» **Work order**: List each line in the records that contains the word "прямые", treating uppercase and lowercase letters as different.

» **Data under study**:
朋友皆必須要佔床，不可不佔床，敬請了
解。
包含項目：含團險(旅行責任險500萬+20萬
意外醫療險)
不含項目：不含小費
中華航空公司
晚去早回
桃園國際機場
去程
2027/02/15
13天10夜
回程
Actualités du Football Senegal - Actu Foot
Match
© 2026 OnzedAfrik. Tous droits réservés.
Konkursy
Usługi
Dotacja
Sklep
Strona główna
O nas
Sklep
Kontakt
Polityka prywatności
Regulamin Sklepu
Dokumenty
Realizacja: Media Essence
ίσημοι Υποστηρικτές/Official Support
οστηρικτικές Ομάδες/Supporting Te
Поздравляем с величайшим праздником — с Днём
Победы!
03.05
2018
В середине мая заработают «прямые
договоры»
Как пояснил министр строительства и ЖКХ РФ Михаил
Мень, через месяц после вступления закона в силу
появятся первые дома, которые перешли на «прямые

» **Result of this exercise**:
В середине мая заработают «прямые
появятся первые дома, которые перешли на «прямые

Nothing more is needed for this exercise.